Re: Dealing With Addiction

  • Find an Alanon group, even though he is not an alcoholic it will help you tremendously. I'm going to hazard a guess that the other medication is either a benzo or another drug that can be addictive, if that's the case he, not you, should look at other inpatient programs, most are moving past the model of giving everything up .
  • I really feel for you.  It must be so heartbreaking to watch the man you love trying and trying to get better, but keeps failing.

    Addiction is so ugly and there is more and more research that it is also very genetic.

    And I especially feel bad for addicts like your husband.  It's not like he chose to have that first try of crack or meth and then became addicted to an illegal substance.  He had an injury, bad enough that legal painkillers were prescribed to him, and then became addicted to those.  Don't get me wrong, I feel bad for all drug addicts and think they all deserve better...I'm just especially sympathetic to the ones who didn't start off doing the wrong thing.

    With that said, it is totally understandable if you are at the end of your rope for this marriage and need to divorce him for your own sanity.  It's nothing to feel guilty about and there are a lot of good reasons to end things.  And, as long as you are both emotionally up for it,, there is also no reason you cannot continue to be an emotionally supportive person in his life.  If not now, then maybe in the future.

    The sad thing is, even if he stays sober for many years, there will always be the possibility he could relapse. 

  • dutchgirl76dutchgirl76 member
    100 Love Its 100 Comments First Anniversary Name Dropper
    edited May 2015
    I'm so sorry to hear this and I applaud your courage, many people don't walk away from addiction for their own sake. The only things I can tell YOU to do is Al-Anon and Counseling, one on one counseling. I grew up in a household of addition and only recently learned how badly it has effected me. In some areas Al-Anon has meetings almost every day of the week. It can be hard to understand at first so ask for a beginners meeting, there might even be someone nice enough to walk you through it. Don't be afraid to say you're new to the program. You don't even have to talk, some people find help in just listening. There are books you can borrow from them to better understand "the program" as I found it took a long time to grasp the concept.

    The individual counseling helped me a lot. Most insurance will cover a certain number of visits per year without any questions. You have to talk about what you're going through and learn coping techniques before you get the "isms" of addiction. No one has to know you're in counseling (although I don't think it's anything to be ashamed of.) 

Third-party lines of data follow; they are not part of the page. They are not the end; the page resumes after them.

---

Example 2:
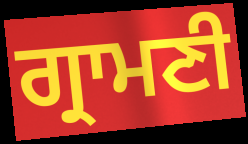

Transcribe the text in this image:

ਗ੍ਰਾਮਣੀ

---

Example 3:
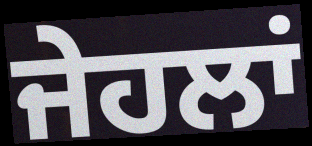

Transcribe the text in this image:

ਜੇਹਲਾਂ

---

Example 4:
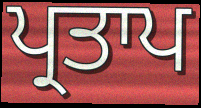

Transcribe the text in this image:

ਪ੍ਰਤਾਪ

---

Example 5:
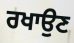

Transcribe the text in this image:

ਰਖਾਉਣ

    If your spouse hasn't tried AA or NA I would suggest he try that. I have a SIL who's overcome addiction and much of her success has been NA, she still goes after years of sobriety. It doesn't work for everyone, but it sounds like your husband is open to trying anything that will help him.

    I don't know if you're spiritual, but prayer may help. A big part of Al-Anon and AA is finding a higher power (doesn't have to be any specific religion) to help guide you through this awful journey. Some people find a new family in their church, even if those folks don't know what's going on in your personal life it's nice to have support.

    Finally, don't ever feel guilty for getting a divorce. I obviously don't know you but I can tell your a strong person. You'll hear stories in Al-Anon of people who took a long journey through addiction only to end up in the same place you are. It sounds like you're doing everything you can to support him without burning yourself out. You don't cause it and you can't change it.

    I wish I could tell you more. I wish you peace and hope you eventually find a balance that allows you to stay friends.
  • Another vote for you to find a Al-Anon group so that you can talk to others who have and are going through what you are going through and how they deal with it. You obviously still care for him else you would just walk away. Even if you do go through with the divorce, finding an Al-Anon group can still be helpful with helping to deal with the emotions you are going through. Good luck!!